BTW, the cell thinging that AT&T sells, is CRAP. You have to have DSL service and it routes your phone calls through the DSL service and they then charge you data rates for doing so. It's not a cell repeater, it converts your cell phone into a wifi phone more or less. And if you walk out of your house or into your house with the AT&T "repeater" it drops the call, it won't do hand offs. The zBoost does do hand offs flawlessly, I can walk in and out of my personal cell bubble inside/outside and there is no glitch, no drop.
AT&T is a bunch of inept thieves. They are crooks and thieves and criminals and they rip people off with the WORST service on earth, period.
I despise AT&T with every fiber of my soul and being.

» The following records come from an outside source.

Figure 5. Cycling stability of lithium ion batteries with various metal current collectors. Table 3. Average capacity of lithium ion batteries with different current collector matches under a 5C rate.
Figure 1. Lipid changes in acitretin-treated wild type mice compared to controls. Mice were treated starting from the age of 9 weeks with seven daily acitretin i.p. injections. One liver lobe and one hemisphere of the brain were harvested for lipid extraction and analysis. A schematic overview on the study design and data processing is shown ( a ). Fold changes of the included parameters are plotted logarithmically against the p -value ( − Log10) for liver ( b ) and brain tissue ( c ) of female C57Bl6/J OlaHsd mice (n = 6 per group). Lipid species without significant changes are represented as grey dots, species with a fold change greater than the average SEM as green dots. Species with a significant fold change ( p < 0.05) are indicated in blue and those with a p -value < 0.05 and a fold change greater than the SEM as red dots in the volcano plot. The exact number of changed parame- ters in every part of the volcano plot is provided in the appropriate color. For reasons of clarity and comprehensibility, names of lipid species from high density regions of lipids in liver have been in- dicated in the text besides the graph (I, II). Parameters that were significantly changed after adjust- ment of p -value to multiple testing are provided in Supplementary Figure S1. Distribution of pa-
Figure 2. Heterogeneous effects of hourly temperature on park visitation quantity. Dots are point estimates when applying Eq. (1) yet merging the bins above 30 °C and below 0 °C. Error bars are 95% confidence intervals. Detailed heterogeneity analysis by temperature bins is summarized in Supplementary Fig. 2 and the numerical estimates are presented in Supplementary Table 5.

I had to spend $400 on this booster to get back service that I once had. I loved Centennial, they were 100% reliable no matter where I went, no matter where I traveled. I never missed calls, never had dropped calls, I was never over charged, I had GREAT terms of 200 minutes a month outgoing and unlimited 24/7 incoming minutes. I would call people and tell them "hey, call me back" and talk for free for as long as I wanted.
AT&T is garbage. AT&T sucks. Worst company on earth run by criminals that needs to be disbanded and torn down. Capitalism at it's worst.

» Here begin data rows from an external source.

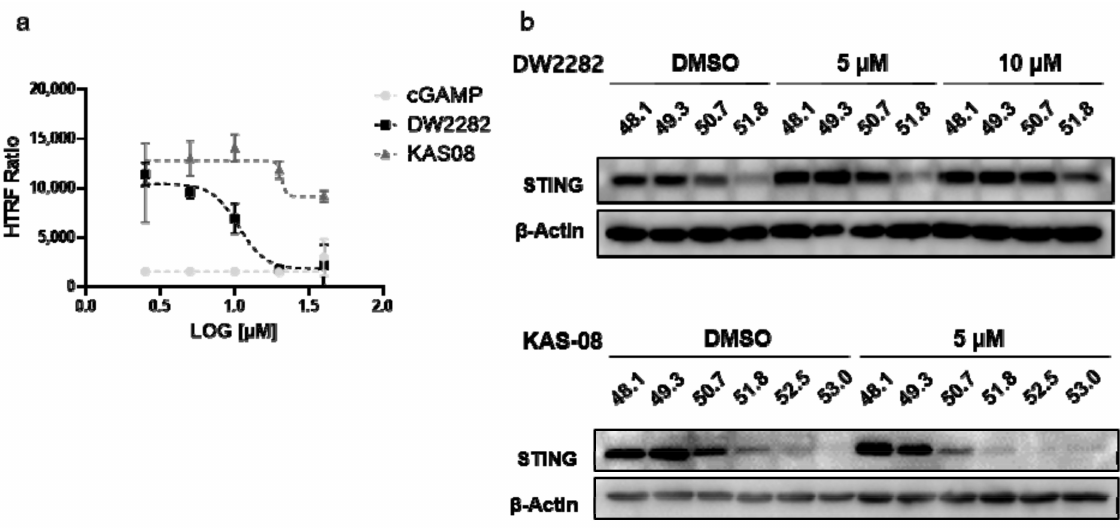
Figure 4. DW2282 stimulated STING by direct binding. ( a ) Analysis of ligand-competitive binding assay in vitro between human recombinant STING protein and DW2282 or KAS-08. The homoge- neous time resolved fluorescence (HTRF) ratio indicates the interaction between STING protein and cGAMP-modified ligand. ( b ) Cellular thermal shift assay of DW2282 and KAS-08 for STING protein. DW2282 and KAS-08 were treated in THP-1 cells with cGAMP (1 µ g/mL) for 3 h, then subjected to heating by indicated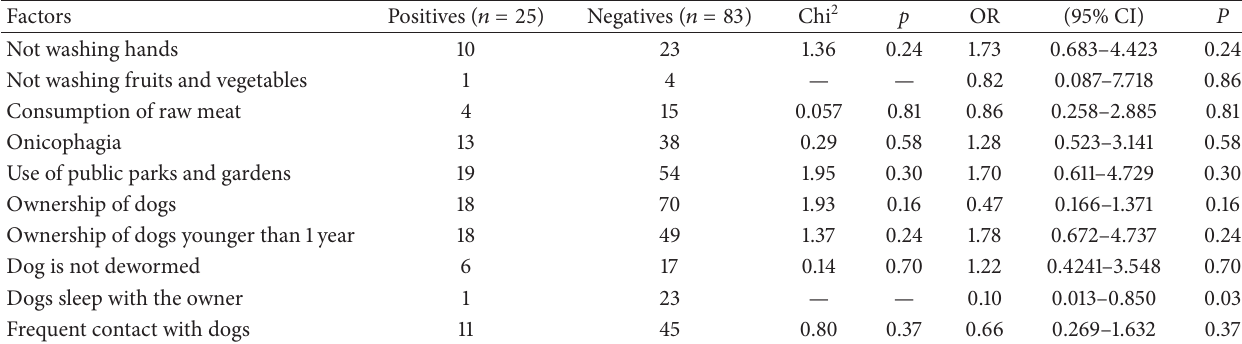
Table 3: Some factors evaluated for their association with toxocariasis serology in children from Ecatepec, Mexico.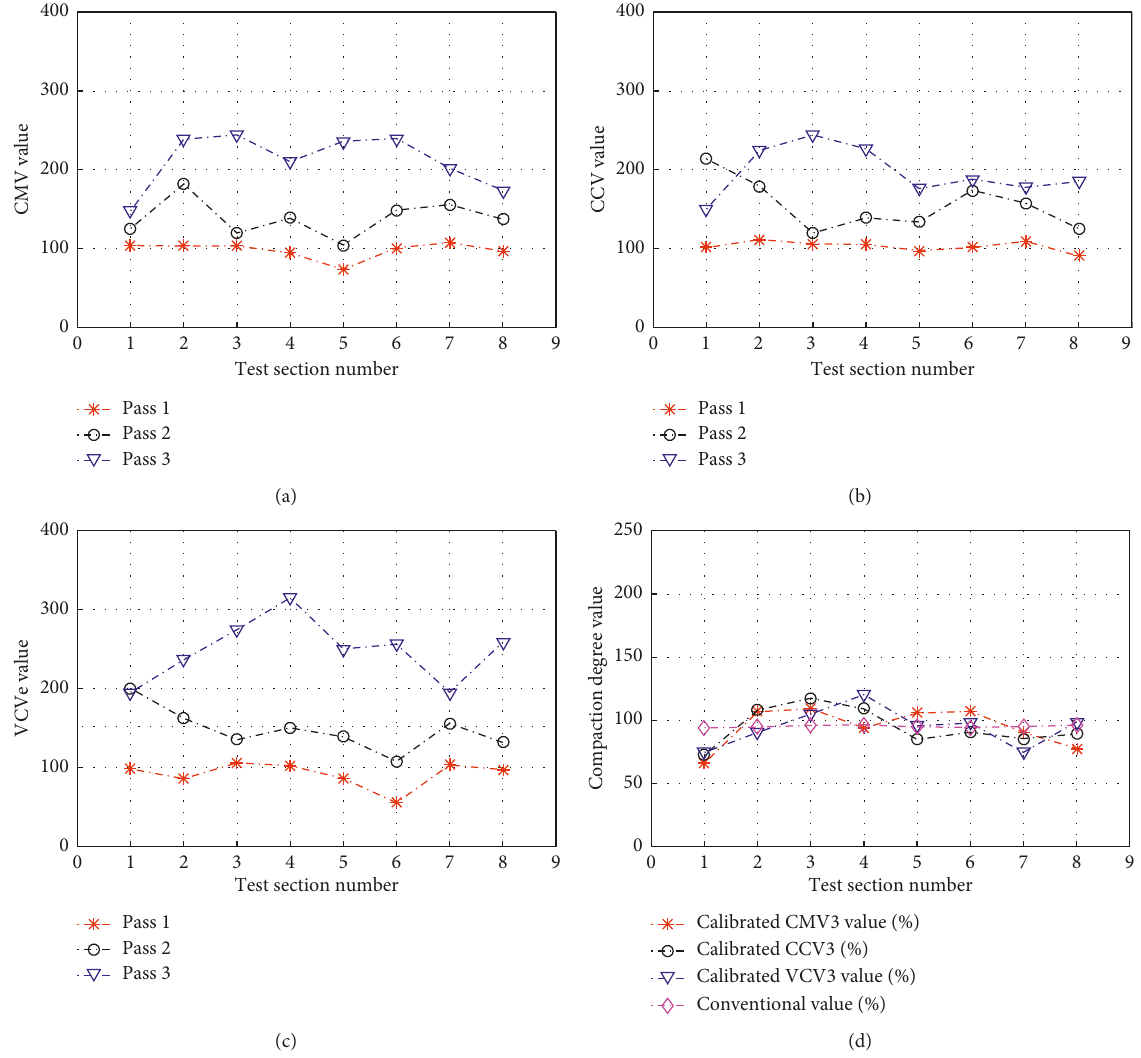
Figure 7: Variations of compaction degree values. (a) CMV variation at different rolling passes. (b) CCV variation at different rolling passes. (c) VCV e variation at different rolling passes. (d) Comparison of compaction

By the way, check out this site, http://deadcellzones.com/
They are also on facebook if you look them up. You can report deadzones in your area.

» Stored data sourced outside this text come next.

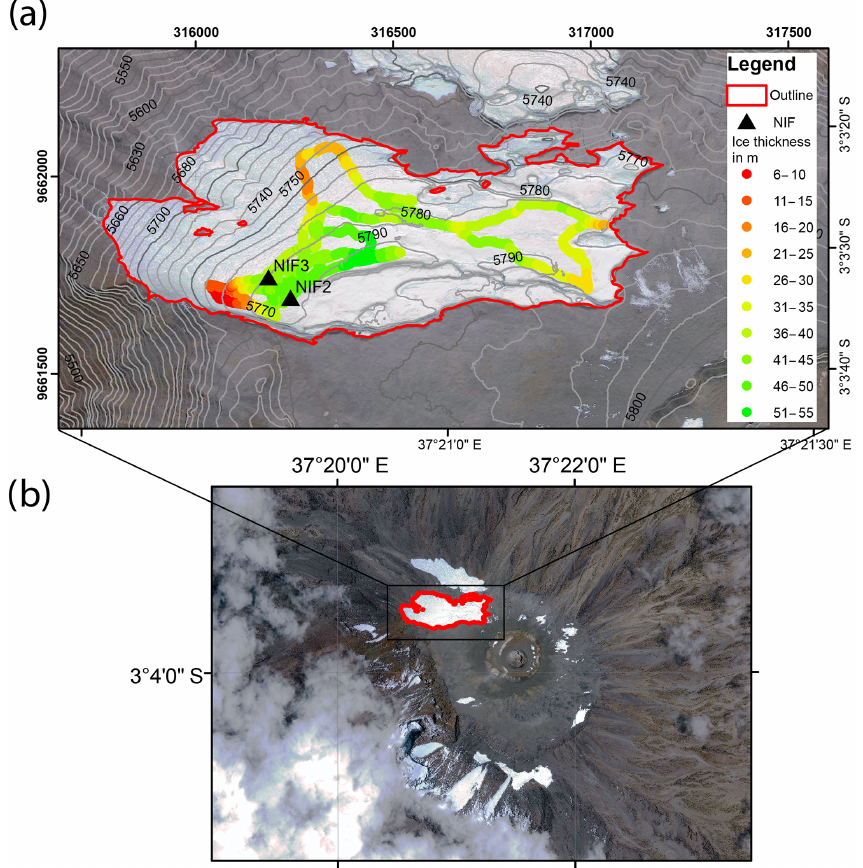
Figure 6. Ice thickness derived from the bed reflection in 100 and 200MHz GPR profiles (a) . The NIF outline is highlighted (red). Shown in (b) is the NIF on an ortho-rectified GeoEye-1 satellite image acquired on 23 October 2012 (Sirguey and Cullen, 2014). Note the crater rim likely extending below the NIF. Coordinates are in UTM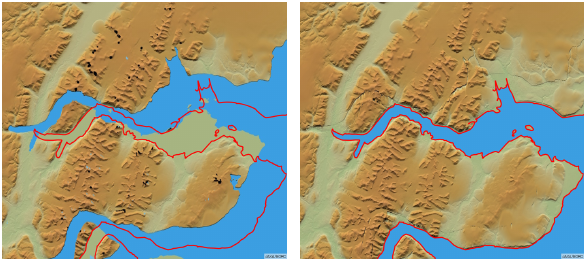
Figure 6. AW3D30 N80W016-021. Left: original, Right: sea masks corrected. Red lines and blue areas depict OSM coastlines and sea masks respectively.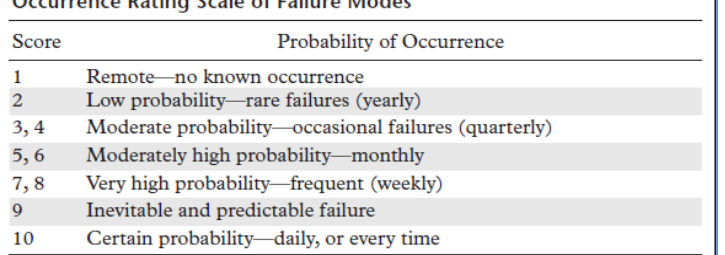
Figure 3 . Occurrence ra�ng scale of failure modes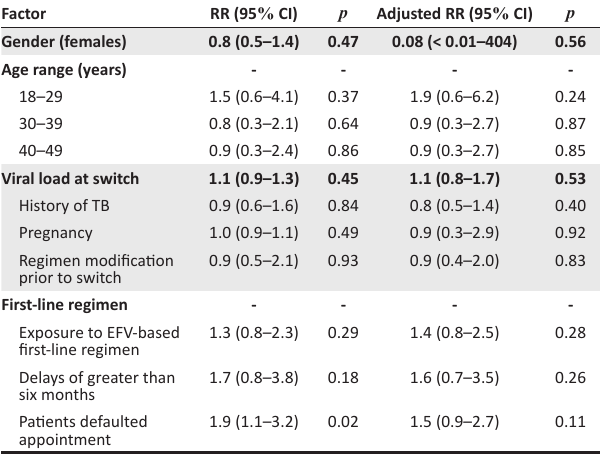
TABLE 3: Programmatic, patient-related and clinical variables associated with virological failure at an antiretroviral clinic in eThekwini Health District, 2011 to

I thought that there already were FCC regulations prohibiting unlicensed transmitters in licensed bands such as for cellular? Cell phones operated in the U.S. need to get FCC type acceptance, and operate under the license of the wireless provider they are using. What the wireless providers seem to be arguing here is that their license gives them the right to control anything that behaves like a cell site.
I don't think wireless providers really care if you install a booster. The article doesn't mention that providers want absolute control over selling repeaters, that was speculation by the author.
Their complaint is that repeaters can have negative affects on their network, this is a legitimate concern. Boosters have the possibility of spreading the signal into bands that it shouldn't be in, raising the noise floor, and amplifying signals in other bands which it shouldn't. All legitimte concerns that could be controlled with regulation on booster specifications.
The average home consumer looking to get better signal repection doesn't have an understanding of how signals are transmitted over RF waves, and could easily mess with something they shouldn't and did not intend to.
Sounds pretty reasonable to me.
It's simple. Mobile phones were not intended for household use. The 1900 MHz frequency does not penetrate walls very well. Those services (AT&T and VZW) that do have 850 MHz spectrum have moved as much of their voice service and control channels down to 850 MHz as possible because it penetrates walls so much better.
Sprint and T-Mobile are stuck in the 1900 MHz range in most markets. These are the majority of booster customers. The problem is that the boosters mess up an already weak service.
In Sprint's case, it's exponentially worse, since CDMA only works because the handset and the base station carefully agree on power levels, and the booster removes that control, thus causing havoc all over the Sprint CDMA bands.
Kriston
When we all have cellular repeaters on our roofs there will be only a need for ISP's 100's of them, when the right of way is returned to the people. It can work there is the bandwidth, 4G works TCP/IP works and automated routing works, QED. With many not 2 or 4 vendors replaced with 100;s of ISP's there will be capitalism and the prices will will reflect the value. Unlike what we have now.